Frank’s 1948 novel, An Affair of State, also seems suddenly relevant, as it deals with the resistance in Hungary to a Soviet takeover. But his biggest selling and most famous novel was his last, 1959’s Alas, Babylon, one of the first great apocalyptic novels of the atomic age. Unlike Nevil Shute’s On The Beach (which preceded it by two years), Peter Bryant’s Red Alert (published in 1958), and Eugene Burdick and Harvey Wheeler’s Fail-Safe (published in 1962), Alas, Babylon was never given the big-screen treatment, and so, though highly influential, probably isn’t as well-known as it should be (Red Alert, by the way, was published first in England as Two Hours to Doom and was the source of Stanley Kubrick’s loose film adaptation, Dr. Strangelove).

Nevertheless, Alas, Babylon has remained steadily in print for more than 60 years. David Pringle included it in his survey of the best science fiction novels published between 1949 and 1984, an honor he denied On The Beach, Red Alert, and Fail-Safe (though not Walter M. Miller Jr.’s A Canticle for Leibowitz, a post-apocalyptic masterpiece published the same year as Alas, Babylon). Journalist Harry Kane revealed that John Lennon devoured Frank’s novel in one night, and it had a profound effect on his anti-war stance. The book also appears to have influenced Stephen King’s 1978 epic, The Stand, and David Brin’s 1982 novel The Postman. With Vladimir Putin having recently put Russia’s nuclear-deterrent forces on high alert, Alas, Babylon might suddenly find itself with a whole new generation of frightened readers.

Frank’s last book was a nonfiction work, published in 1962, called How to Survive the H-Bomb, And Why. Like a lot of Americans of his generation (he was born in 1908), he found himself obsessed with nuclear annihilation after World War II. And, like a lot of Americans of my generation (I was born in 1958), I was raised with the anxiety that that obsession created among the young. I was practically weaned on books like Alas, Babylon, Mr.
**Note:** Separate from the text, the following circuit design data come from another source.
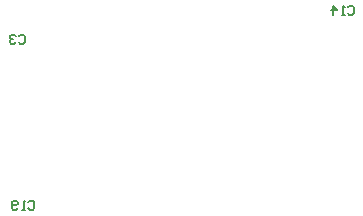
<source format=gbo>
G04 Layer_Color=32896*
%FSLAX25Y25*%
%MOIN*%
G70*
G01*
G75*
%ADD53C,0.00600*%
D53*
X105601Y149499D02*
X106100Y149999D01*
X107100D01*
X107600Y149499D01*
Y147500D01*
X107100Y147000D01*
X106100D01*
X105601Y147500D01*
X104601Y147000D02*
X103601D01*
X104101D01*
Y149999D01*
X104601Y149499D01*
X102102Y147500D02*
X101602Y147000D01*
X100602D01*
X100102Y147500D01*
Y149499D01*
X100602Y149999D01*
X101602D01*
X102102Y149499D01*
Y148999D01*
X101602Y148500D01*
X100102D01*
X212101Y214599D02*
X212600Y215099D01*
X213600D01*
X214100Y214599D01*
Y212600D01*
X213600Y212100D01*
X212600D01*
X212101Y212600D01*
X211101Y212100D02*
X210101D01*
X210601D01*
Y215099D01*
X211101Y214599D01*
X207102Y212100D02*
Y215099D01*
X208602Y213599D01*
X206602D01*
X102301Y204899D02*
X102801Y205399D01*
X103800D01*
X104300Y204899D01*
Y202900D01*
X103800Y202400D01*
X102801D01*
X102301Y202900D01*
X101301Y204899D02*
X100801Y205399D01*
X99801D01*
X99302Y204899D01*
Y204399D01*
X99801Y203900D01*
X100301D01*
X99801D01*
X99302Y203400D01*
Y202900D01*
X99801Y202400D01*
X100801D01*
X101301Y202900D01*
M02*

</source>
Adam, On The Beach, Fail-Safe, A Canticle For Liebowitz, and the dozens of other nuclear Armageddon books that were published within a few years of my birth.
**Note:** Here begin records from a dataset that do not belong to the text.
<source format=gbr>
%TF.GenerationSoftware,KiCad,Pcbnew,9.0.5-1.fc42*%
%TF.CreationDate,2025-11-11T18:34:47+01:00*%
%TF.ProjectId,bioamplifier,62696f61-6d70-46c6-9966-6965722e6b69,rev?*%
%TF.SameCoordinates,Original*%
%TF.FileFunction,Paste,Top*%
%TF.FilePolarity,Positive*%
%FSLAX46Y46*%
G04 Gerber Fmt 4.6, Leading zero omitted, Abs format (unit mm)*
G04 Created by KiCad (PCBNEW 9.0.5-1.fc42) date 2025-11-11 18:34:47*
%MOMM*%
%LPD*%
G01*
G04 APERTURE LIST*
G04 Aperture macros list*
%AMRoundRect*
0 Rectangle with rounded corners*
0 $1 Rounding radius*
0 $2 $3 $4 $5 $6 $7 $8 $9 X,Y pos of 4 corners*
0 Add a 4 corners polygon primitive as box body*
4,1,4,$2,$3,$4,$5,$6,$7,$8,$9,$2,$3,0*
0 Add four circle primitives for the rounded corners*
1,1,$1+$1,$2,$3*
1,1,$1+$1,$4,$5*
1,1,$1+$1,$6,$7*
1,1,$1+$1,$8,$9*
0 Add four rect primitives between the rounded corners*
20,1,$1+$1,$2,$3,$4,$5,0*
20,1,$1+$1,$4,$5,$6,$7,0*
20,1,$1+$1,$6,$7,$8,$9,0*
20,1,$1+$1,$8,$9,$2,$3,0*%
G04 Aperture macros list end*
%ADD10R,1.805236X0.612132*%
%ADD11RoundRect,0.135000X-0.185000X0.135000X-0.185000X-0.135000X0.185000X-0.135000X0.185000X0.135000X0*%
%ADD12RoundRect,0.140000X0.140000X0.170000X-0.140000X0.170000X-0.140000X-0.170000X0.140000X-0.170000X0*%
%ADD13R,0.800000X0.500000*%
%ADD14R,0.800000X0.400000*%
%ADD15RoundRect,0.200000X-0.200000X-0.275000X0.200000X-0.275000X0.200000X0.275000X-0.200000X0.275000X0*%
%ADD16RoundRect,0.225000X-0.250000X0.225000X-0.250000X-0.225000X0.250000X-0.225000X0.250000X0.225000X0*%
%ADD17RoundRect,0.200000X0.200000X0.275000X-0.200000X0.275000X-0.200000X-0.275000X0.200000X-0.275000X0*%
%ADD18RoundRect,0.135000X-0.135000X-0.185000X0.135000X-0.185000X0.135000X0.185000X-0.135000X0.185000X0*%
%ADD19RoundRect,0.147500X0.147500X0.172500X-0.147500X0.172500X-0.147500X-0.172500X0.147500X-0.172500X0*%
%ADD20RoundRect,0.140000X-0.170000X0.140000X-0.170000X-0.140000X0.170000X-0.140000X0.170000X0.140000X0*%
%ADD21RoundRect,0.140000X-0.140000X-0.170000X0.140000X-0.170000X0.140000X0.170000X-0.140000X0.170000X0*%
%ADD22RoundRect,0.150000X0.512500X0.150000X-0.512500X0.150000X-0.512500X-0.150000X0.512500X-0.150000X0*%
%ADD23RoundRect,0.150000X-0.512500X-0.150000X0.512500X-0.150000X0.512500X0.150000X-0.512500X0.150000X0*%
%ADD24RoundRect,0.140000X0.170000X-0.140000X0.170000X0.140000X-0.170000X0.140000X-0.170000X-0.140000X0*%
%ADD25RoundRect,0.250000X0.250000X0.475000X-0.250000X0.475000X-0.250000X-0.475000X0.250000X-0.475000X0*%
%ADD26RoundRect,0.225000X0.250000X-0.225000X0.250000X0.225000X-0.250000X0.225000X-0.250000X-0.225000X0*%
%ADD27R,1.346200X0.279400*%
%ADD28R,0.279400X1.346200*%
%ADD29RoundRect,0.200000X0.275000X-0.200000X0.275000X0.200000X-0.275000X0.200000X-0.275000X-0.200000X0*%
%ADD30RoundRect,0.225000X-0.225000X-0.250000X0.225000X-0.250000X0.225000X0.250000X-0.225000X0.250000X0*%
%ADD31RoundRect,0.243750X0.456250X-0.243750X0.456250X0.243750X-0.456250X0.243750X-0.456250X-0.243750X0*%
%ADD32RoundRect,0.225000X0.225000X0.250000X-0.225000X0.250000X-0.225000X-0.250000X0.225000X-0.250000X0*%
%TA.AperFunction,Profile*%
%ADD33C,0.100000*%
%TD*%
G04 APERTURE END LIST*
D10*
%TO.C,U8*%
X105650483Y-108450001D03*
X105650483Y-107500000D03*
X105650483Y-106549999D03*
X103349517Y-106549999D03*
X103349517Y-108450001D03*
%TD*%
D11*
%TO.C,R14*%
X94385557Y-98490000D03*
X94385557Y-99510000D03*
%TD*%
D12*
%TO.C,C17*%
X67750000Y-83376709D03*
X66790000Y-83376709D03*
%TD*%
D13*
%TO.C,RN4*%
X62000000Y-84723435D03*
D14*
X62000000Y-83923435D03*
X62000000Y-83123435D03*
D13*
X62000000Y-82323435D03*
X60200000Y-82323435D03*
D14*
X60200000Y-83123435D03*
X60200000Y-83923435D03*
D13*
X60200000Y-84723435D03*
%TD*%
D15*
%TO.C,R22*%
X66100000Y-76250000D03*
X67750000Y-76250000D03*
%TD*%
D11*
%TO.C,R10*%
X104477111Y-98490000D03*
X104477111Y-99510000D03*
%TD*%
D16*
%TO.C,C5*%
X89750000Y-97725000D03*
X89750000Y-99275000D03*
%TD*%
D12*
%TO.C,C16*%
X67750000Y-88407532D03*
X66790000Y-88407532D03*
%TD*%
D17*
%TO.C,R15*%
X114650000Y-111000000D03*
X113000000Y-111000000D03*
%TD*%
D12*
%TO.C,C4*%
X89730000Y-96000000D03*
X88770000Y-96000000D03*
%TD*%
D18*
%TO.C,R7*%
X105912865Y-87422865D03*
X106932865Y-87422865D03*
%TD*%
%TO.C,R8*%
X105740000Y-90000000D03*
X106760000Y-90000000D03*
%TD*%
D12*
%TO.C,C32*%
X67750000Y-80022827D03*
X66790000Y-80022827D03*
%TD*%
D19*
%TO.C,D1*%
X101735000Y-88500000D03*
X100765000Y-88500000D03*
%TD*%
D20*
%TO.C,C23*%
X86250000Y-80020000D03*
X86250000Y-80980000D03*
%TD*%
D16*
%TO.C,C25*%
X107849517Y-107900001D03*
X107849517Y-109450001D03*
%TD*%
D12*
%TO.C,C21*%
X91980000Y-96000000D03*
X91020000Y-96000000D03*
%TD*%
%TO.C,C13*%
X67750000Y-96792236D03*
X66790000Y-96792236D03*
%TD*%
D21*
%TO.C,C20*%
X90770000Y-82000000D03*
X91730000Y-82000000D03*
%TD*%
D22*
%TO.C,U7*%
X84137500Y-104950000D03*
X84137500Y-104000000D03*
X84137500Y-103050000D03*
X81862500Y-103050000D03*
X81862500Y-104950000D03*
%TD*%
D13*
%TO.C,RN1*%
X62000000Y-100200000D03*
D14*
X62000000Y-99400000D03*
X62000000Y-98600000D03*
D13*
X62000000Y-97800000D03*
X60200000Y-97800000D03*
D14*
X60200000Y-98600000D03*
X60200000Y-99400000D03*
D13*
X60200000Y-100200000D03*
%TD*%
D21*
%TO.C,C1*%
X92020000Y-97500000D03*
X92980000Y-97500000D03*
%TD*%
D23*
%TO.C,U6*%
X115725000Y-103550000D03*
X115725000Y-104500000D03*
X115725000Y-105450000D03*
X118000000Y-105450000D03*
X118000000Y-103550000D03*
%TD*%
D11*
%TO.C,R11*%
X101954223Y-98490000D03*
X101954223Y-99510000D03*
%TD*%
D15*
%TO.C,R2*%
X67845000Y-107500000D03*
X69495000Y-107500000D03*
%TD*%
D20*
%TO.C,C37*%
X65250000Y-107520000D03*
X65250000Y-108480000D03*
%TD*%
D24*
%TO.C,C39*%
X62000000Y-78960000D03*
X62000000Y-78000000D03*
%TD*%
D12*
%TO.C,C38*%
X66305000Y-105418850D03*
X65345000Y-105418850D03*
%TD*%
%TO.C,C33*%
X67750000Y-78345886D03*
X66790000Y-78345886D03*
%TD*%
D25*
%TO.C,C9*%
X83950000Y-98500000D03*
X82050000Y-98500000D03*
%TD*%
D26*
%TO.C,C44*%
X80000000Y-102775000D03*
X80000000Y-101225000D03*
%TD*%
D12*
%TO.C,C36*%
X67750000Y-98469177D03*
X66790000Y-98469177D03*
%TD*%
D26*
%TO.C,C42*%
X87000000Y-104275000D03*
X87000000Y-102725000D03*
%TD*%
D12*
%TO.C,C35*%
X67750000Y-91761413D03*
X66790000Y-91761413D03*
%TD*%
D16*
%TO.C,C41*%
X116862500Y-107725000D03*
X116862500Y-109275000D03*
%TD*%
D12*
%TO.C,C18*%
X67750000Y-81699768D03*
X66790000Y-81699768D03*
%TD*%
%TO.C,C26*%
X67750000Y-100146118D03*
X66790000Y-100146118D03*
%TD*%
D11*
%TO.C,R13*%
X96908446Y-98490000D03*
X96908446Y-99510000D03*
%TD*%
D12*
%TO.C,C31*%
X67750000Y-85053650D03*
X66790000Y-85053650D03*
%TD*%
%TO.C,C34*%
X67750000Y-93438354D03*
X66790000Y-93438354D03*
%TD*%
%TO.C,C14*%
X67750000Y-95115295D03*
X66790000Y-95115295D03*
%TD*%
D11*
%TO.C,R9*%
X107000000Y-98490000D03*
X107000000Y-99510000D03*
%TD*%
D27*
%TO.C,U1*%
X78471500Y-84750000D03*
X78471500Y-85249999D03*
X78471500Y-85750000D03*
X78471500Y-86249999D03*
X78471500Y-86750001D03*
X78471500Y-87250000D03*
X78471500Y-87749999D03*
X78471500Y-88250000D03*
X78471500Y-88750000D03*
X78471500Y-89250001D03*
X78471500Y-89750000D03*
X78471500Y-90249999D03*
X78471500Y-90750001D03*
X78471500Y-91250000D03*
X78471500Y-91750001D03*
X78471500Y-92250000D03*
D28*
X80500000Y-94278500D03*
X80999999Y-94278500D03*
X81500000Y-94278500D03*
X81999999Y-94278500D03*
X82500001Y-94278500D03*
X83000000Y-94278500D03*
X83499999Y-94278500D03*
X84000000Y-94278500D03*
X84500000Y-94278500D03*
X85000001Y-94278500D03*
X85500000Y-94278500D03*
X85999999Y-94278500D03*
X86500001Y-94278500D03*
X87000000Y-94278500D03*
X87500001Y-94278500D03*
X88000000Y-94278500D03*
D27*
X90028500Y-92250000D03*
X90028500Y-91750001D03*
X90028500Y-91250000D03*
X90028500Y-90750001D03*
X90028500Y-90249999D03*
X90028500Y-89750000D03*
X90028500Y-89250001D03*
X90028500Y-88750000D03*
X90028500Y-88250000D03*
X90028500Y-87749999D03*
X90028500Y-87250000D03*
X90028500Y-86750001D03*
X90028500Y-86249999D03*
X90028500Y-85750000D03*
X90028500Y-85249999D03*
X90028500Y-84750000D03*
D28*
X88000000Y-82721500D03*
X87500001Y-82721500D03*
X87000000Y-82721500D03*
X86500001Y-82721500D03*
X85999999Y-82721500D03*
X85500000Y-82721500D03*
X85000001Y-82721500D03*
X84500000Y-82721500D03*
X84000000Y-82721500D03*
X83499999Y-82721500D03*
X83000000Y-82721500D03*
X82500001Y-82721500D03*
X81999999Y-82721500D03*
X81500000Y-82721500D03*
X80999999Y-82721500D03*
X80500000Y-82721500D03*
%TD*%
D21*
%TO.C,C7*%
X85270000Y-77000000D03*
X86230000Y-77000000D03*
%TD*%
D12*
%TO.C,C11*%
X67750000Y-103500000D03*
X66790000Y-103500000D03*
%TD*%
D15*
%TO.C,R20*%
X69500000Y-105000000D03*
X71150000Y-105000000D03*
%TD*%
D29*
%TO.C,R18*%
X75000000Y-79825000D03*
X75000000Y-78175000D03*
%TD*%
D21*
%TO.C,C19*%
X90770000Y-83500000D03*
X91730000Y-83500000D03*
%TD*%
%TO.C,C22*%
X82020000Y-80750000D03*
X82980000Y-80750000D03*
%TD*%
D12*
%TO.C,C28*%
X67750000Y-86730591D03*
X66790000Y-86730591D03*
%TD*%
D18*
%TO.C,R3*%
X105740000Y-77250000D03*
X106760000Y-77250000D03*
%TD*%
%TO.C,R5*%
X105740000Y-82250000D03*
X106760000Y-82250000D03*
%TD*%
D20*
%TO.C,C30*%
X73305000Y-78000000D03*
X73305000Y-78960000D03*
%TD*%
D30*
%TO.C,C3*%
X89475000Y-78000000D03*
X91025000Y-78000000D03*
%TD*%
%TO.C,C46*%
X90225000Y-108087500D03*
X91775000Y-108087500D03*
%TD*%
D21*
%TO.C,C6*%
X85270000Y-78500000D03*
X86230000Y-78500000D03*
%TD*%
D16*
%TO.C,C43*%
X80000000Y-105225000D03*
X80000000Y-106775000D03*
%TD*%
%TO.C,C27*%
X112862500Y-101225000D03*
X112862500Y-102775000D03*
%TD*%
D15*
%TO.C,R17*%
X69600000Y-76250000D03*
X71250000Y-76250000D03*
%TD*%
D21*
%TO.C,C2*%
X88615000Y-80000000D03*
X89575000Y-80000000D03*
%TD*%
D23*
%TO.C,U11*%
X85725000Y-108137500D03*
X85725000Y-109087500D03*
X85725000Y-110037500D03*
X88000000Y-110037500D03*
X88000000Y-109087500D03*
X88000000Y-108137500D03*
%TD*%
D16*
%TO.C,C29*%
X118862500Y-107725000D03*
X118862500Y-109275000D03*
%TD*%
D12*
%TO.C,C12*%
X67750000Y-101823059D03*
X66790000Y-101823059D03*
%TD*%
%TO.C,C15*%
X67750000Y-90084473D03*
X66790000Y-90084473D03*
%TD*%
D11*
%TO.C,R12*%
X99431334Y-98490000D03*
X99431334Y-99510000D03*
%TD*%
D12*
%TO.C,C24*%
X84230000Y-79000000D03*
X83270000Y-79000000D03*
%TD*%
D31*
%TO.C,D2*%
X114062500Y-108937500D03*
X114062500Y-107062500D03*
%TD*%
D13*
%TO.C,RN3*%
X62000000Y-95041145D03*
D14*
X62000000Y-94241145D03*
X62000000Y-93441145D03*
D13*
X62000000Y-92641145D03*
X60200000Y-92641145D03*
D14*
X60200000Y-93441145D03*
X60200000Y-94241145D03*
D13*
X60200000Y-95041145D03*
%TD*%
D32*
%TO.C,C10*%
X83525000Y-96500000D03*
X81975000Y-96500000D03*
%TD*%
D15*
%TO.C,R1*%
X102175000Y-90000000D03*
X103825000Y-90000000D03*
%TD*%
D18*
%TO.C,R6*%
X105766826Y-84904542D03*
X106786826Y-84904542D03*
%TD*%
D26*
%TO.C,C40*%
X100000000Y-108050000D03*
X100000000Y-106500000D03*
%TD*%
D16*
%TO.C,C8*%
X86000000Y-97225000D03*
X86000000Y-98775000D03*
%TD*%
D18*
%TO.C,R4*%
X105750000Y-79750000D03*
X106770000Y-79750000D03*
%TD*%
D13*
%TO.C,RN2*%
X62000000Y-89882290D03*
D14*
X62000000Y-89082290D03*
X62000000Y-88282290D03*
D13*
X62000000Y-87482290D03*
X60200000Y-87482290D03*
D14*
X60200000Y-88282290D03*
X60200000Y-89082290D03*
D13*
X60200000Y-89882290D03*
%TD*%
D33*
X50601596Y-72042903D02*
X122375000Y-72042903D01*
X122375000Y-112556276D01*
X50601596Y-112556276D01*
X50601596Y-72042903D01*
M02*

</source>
A lot of people today assume that P.D. James or Alfonso Cuarón invented the tale of how sudden-onset male infertility might someday threaten all human life on Earth. But Pat Frank got there long before they did. He died in 1964 at the age of just 56 (an obituary in Newsweek, published shortly after his death, says that he was born in 1907, not 1908, and that he died at the age of 57). Like everyone else who has fretted about nuclear annihilation since 1946, Frank wasn’t killed by nuclear weapons (he died of acute pancreatitis). Let’s hope that no one ever has to face the fate that Frank wrote so chillingly about and that Boomers like me, who, as schoolchildren, used to practice nuclear attack drills in our classrooms, grew up dreading.